Association between lipid profiles and viral respiratory infections in human sputum samples.

机构信息

Department of Environmental and Global Health, Center for Environmental and Human Toxicology, Emerging Pathogens Institute, University of Florida, Gainesville, Florida, 32611, USA.

Division of Infectious Diseases & Global Medicine, University of Florida, Gainesville, Florida, 32611, USA.

出版信息

Respir Res. 2022 Jul 2;23(1):177. doi: 10.1186/s12931-022-02091-w.

DOI:10.1186/s12931-022-02091-w
PMID:35780155
原文链接:https://pmc.ncbi.nlm.nih.gov/articles/PMC9250719/
Abstract

BACKGROUND

Respiratory infections such as influenza account for significant global mortality each year. Generating lipid profiles is a novel and emerging research approach that may provide new insights regarding the development and progression of priority respiratory infections. We hypothesized that select clusters of lipids in human sputum would be associated with specific viral infections (Influenza (H1N1, H3N2) or Rhinovirus).

METHODS

Lipid identification and semi-quantitation was determined with liquid chromatography and high-resolution mass spectrometry in induced sputum from individuals with confirmed respiratory infections (influenza (H1N1, H3N2) or rhinovirus). Clusters of lipid species and associations between lipid profiles and the type of respiratory viral agent was determined using Bayesian profile regression and multinomial logistic regression.

RESULTS

More than 600 lipid compounds were identified across the sputum samples with the most abundant lipid classes identified as triglycerides (TG), phosphatidylethanolamines (PE), phosphatidylcholines (PC), Sphingomyelins (SM), ether-PC, and ether-PE. A total of 12 lipid species were significantly different when stratified by infection type and included acylcarnitine (AcCar) (10:1, 16:1, 18:2), diacylglycerols (DG) (16:0_18:0, 18:0_18:0), Lysophosphatidylcholine (LPC) (12:0, 20:5), PE (18:0_18:0), and TG (14:1_16:0_18:2, 15:0_17:0_19:0, 16:0_17:0_18:0, 19:0_19:0_19:0). Cluster analysis yielded three clusters of lipid profiles that were driven by just 10 lipid species (TGs and DGs).

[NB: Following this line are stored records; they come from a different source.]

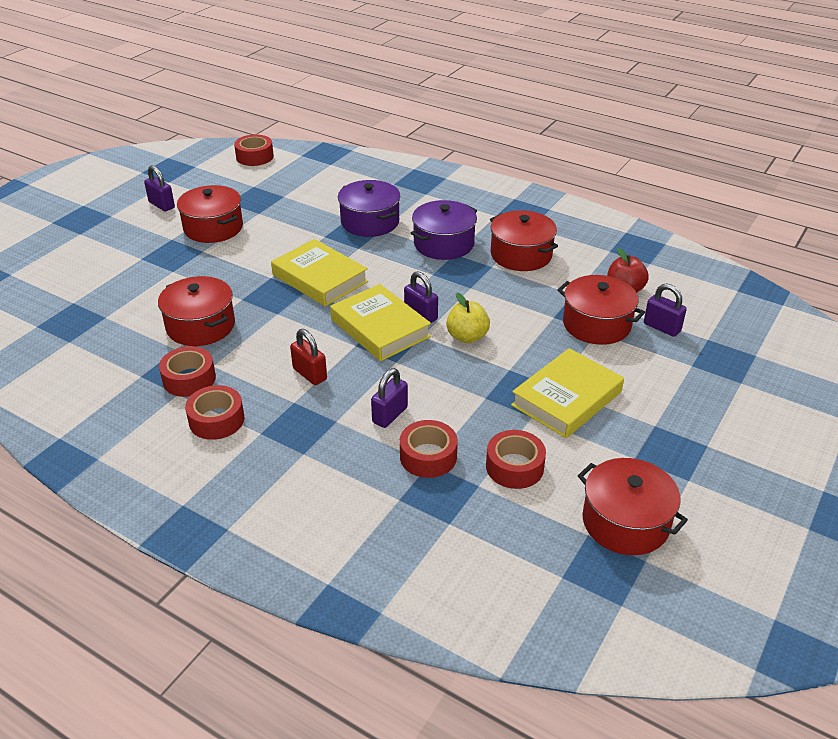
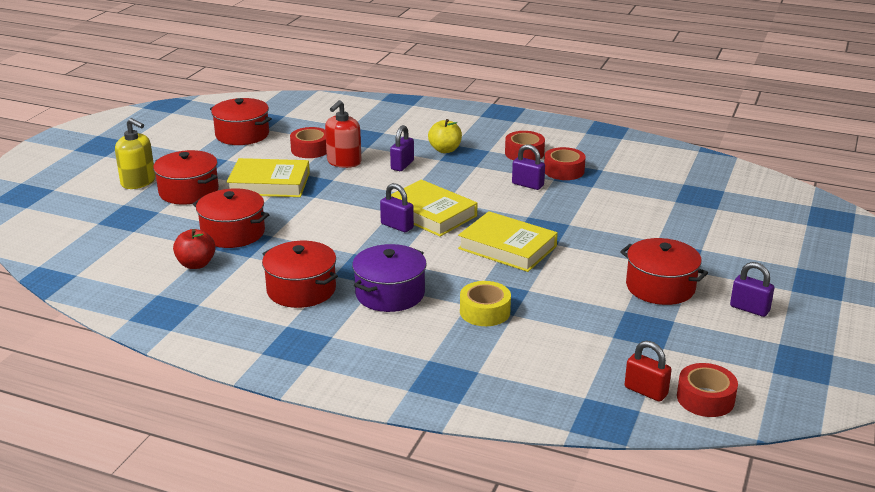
camera: 170 degrees right, 10 degrees down
red pot [158,276,235,346] -> red pot moved to [153,150,219,205]
red padlock [290,329,327,385] -> red padlock moved to [625,341,672,402]
purple pot [338,180,400,237] -> yellow tape [460,281,511,326]
red tape [400,420,458,478] -> none
yellow apple [446,293,490,343] -> yellow apple moved to [428,119,462,153]
yellow book [511,348,624,438] -> yellow book turned 60 degrees clockwise [227,158,310,197]
purple padlock [644,284,687,337] -> purple padlock moved to [512,144,545,190]
none -> yellow soap dispenser [115,118,155,189]
none -> red soap dispenser [325,100,362,168]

Cluster 1 had the highest levels of each lipid species and the highest prevalence of influenza A H3 infection (56%, n = 5) whereas cluster 3 had lower levels of each lipid species and the highest prevalence of rhinovirus (60%; n = 6). Using cluster 3 as the reference group, the crude odds of influenza A H3 infection compared to rhinovirus in cluster 1 was significantly (p = 0.047) higher (OR = 15.00 [95% CI: 1.03, 218.29]). After adjustment for confounders (smoking status and pulmonary comorbidities), the odds ratio (OR) became only marginally significant (p = 0.099), but the magnitude of the effect estimate was similar (OR = 16.00 [0.59, 433.03]).

CONCLUSIONS

In this study, human sputum lipid profiles were shown to be associated with distinct types of viral infection. Better understanding the relationship between respiratory infections of global importance and lipids contributes to advancing knowledge of pathogenesis of infections including identifying populations with increased susceptibility and developing effective therapeutics and biomarkers of health status.

摘要

背景

流感等呼吸道感染每年都会导致大量全球死亡。生成脂质谱是一种新颖且正在发展的研究方法,它可能为优先呼吸道感染的发展和进展提供新的见解。我们假设人类痰液中的某些脂质簇与特定的病毒感染(流感(H1N1、H3N2)或鼻病毒)有关。

方法

使用液相色谱和高分辨率质谱法在确诊呼吸道感染(流感(H1N1、H3N2)或鼻病毒)患者的诱导痰中确定脂质的鉴定和半定量。使用贝叶斯轮廓回归和多项逻辑回归确定脂质种类簇和脂质谱与呼吸道病毒剂类型之间的关联。

结果

在痰液样本中鉴定出超过 600 种脂质化合物,最丰富的脂质类别为甘油三酯(TG)、磷脂酰乙醇胺(PE)、磷脂酰胆碱(PC)、神经鞘磷脂(SM)、醚-PC 和醚-PE。按感染类型分层时,共有 12 种脂质种类差异显著,包括酰基辅酶 A(AcCar)(10:1、16:1、18:2)、二酰甘油(DG)(16:0_18:0、18:0_18:0)、溶血磷脂酰胆碱(LPC)(12:0、20:5)、PE(18:0_18:0)和 TG(14:1_16:0_18:2、15:0_17:0_19:0、16:0_17:0_18:0、19:0_19:0_19:0)。聚类分析产生了三个由仅 10 种脂质(TG 和 DG)驱动的脂质谱簇。簇 1 具有每种脂质的最高水平,且甲型流感 H3 感染的患病率最高(56%,n=5),而簇 3 则具有每种脂质的较低水平,且鼻病毒的患病率最高(60%;n=6)。使用簇 3 作为参考组,与鼻病毒相比,甲型流感 H3 感染在簇 1 中的粗比值比(OR)明显更高(p=0.047)(OR=15.00 [95%CI:1.03,218.29])。在调整混杂因素(吸烟状况和肺部合并症)后,比值比(OR)仅略有统计学意义(p=0.099),但效应估计值的幅度相似(OR=16.00 [0.59, 433.03])。

结论

在这项研究中,人类痰液中的脂质谱与不同类型的病毒感染有关。更好地了解全球重要呼吸道感染和脂质之间的关系有助于深入了解感染的发病机制,包括确定易感染人群以及开发有效的治疗方法和健康状况的生物标志物。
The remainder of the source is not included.